Thanks to an innovative collaboration between the city's consolidated government, Columbus State University and Uptown Columbus, a 501(c)(3) nonprofit, the slightly sleepy and seedy business district has been re-imagined and revitalized. It's a happening place, attracting locals, students and the occasional tourist with a pleasant and eclectic blend of upscale restaurant and bars, retail shops and boutiques, historic buildings and a world-class performing arts center.

Perhaps most remarkable is the western boundary of the area, once a decaying eyesore filled with abandoned warehouses, overgrown thickets of underbrush and debris. Now the RiverWalk, a beautifully landscaped path, meanders alongside the Chattahoochee for 15 miles or so from downtown, alongside the city's historic district and Victory Drive, to the southern fringes of Fort Benning.

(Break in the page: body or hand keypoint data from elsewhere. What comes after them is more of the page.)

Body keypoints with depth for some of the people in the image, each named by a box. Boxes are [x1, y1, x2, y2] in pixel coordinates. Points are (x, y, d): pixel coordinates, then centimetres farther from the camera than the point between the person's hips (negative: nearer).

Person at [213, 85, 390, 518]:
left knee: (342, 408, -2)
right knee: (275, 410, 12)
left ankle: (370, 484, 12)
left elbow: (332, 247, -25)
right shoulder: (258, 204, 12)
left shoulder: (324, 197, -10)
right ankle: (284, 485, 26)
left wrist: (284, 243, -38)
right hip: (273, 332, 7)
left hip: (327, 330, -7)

The path is wide enough to provide runners, cyclists and folks just our for a leisurely stroll plenty of room to exercise and enjoy the natural beauty around the trail. And if that isn't enough to get your heart racing, just know that Mother Nature, herself, has been given a makeover of sorts.

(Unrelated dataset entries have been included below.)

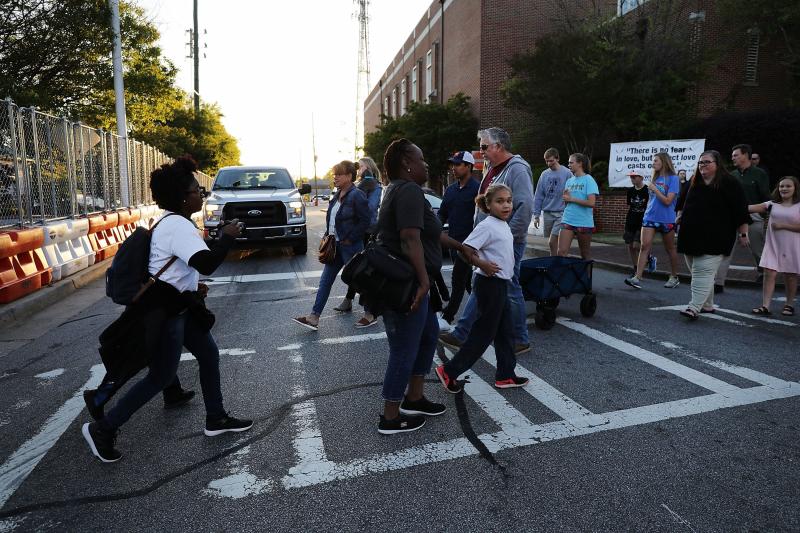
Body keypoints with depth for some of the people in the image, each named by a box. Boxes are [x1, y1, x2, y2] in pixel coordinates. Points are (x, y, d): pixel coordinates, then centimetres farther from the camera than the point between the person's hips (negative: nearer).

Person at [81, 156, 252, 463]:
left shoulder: (174, 222, 10)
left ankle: (216, 420, 26)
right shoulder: (177, 226, -23)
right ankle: (102, 429, 16)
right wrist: (228, 237, -20)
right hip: (163, 311, -10)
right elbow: (207, 264, -33)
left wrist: (193, 287, 16)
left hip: (176, 306, 10)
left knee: (209, 355, 14)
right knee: (161, 377, 1)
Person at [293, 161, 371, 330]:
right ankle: (314, 318, 11)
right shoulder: (337, 195, 11)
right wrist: (328, 235, 9)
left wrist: (350, 239, -17)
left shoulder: (357, 195, -15)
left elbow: (365, 221, -19)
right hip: (336, 245, 9)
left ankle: (371, 314, 21)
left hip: (350, 246, -9)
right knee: (325, 281, 7)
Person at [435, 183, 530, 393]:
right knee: (484, 332, -2)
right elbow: (465, 249, -23)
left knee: (505, 331, 15)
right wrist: (483, 265, -23)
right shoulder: (486, 226, -18)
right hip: (490, 283, -9)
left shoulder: (504, 225, 10)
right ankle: (449, 371, 6)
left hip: (501, 283, 9)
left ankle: (505, 375, 27)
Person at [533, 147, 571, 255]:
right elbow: (538, 196, 8)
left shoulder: (567, 173, -4)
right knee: (551, 243, 11)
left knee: (552, 242, -14)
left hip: (561, 213, -4)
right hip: (547, 213, 5)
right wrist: (536, 215, 4)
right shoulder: (544, 174, 8)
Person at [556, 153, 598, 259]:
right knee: (561, 252, -6)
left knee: (585, 254, 9)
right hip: (568, 221, 5)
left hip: (584, 223, -5)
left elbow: (591, 203, -16)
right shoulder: (569, 181, 12)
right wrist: (565, 197, -4)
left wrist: (571, 199, -12)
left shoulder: (588, 180, -6)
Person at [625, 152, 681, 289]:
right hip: (650, 217, 5)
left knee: (670, 249, 9)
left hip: (666, 219, -4)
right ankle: (637, 278, -14)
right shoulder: (654, 178, 11)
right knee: (645, 246, -8)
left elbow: (668, 201, -14)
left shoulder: (673, 178, -7)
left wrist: (654, 189, -13)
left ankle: (674, 277, 24)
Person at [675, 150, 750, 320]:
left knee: (703, 272, -13)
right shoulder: (694, 183, 13)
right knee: (698, 272, 11)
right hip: (691, 236, 7)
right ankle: (707, 305, 22)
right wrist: (680, 216, 22)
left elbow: (741, 210, -7)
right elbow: (684, 204, 28)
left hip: (714, 240, -7)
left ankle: (695, 307, -16)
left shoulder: (730, 183, -5)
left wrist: (743, 233, -8)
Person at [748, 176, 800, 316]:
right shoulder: (772, 205, 5)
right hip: (773, 246, 2)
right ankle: (765, 306, -8)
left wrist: (782, 225, -13)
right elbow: (753, 208, -11)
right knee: (769, 273, -6)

A few years ago the river was slightly rerouted and gussied up with some well-placed boulders to create a rush of whitewater for kayakers and others in search of a wet and chilly way to spend a few hours.

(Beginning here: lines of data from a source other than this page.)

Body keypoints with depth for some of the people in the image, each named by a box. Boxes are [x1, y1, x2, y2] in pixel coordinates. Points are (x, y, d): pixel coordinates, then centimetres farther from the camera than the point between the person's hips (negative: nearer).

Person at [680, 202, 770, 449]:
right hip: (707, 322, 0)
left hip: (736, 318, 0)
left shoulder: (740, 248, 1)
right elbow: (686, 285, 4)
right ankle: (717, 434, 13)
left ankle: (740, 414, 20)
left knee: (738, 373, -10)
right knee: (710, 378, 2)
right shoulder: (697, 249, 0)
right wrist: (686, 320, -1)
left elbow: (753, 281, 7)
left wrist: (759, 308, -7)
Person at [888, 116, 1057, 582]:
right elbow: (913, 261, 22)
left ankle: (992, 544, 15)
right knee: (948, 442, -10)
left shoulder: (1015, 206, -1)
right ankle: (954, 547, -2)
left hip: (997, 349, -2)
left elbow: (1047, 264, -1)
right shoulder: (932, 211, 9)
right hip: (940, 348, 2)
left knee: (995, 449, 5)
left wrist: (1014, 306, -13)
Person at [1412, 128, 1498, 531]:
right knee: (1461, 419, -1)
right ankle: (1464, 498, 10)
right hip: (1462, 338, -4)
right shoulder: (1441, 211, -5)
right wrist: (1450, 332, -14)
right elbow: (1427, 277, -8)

All that remains of dad's store is the address.
For me -- and I'm guessing for other folks of a certain age who once called Columbus home -- walking around Uptown can be a melancholy journey into the past. It's filled with warm and mostly happy memories, especially for members of the Jewish community whose relatives owned and operated a vast assortment of shops and businesses here.

My father owned a pawn shop on First Avenue. It was next to Suran's Furniture Store, which was around the corner from the Kravtin's Novelty Shop on Broadway. Next door were a cluster of businesses -- Blue Ribbon Shoes, Rainbow's Department Store and Tots and Teens -- all owned and operated by the Rainbow and Shapiro families.

Nearby, on the same block, was Aaron Funk's United Jewelers, Gus Mendelson's Fox's Pawn Shop and Sol and Harry's, a hugely successful clothing store owned by Sol and Harry Cohn. A block north was Phil Pomerance's Kiddie Shop, Charlie Stein's Huddle Shop and Victor Kiralfy's woman's store.

Turn the corner at 11th Street and walk a block east past Kirven's department store and Federal Bakery and you'd be just across the street from Miller's Delicatessen, home of the best corned beef sandwich (possibly the only corned beef sandwich) to be found in Georgia south of Leb's in Atlanta.

The businesses are gone, replaced by Uptown's move into the 21st Century. The changes, wow factor and all, can be a bit jarring and unsettling. Certainly what's become of my father's business is notable. All that remains of Central Pawn Shop today is its address, 1023, updated and prominently displayed across a green awning that welcomes folks to "The Abbey".

Turns out what was once a pawn shop is now a ministry for young adults, providing prayer, meals and financial support. Now that I think about it, nothing much has really changed. Given my dad's warm heart and caring soul, I'm pretty certain he was doing the same sort of mission work years ago in his little store.